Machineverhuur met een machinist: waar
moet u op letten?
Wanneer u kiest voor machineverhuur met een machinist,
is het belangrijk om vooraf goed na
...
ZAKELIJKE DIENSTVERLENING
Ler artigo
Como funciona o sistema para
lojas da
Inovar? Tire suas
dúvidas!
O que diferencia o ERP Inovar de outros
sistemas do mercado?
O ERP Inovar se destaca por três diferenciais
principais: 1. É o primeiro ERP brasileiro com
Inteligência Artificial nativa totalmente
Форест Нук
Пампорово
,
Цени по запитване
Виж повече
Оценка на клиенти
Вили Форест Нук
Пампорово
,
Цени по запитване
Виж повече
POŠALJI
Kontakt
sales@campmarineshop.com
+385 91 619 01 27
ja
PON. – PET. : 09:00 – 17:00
_ _ _ _
What you will do:
The expected output is a verbatim retyping of each line from the one with "Оценка на клиенти" to the end of the listing above, with both end lines kept and nothing added.

Response to this exercise:
Оценка на клиенти
Вили Форест Нук
Пампорово
,
Цени по запитване
Виж повече
POŠALJI
Kontakt
sales@campmarineshop.com
+385 91 619 01 27
ja
PON. – PET. : 09:00 – 17:00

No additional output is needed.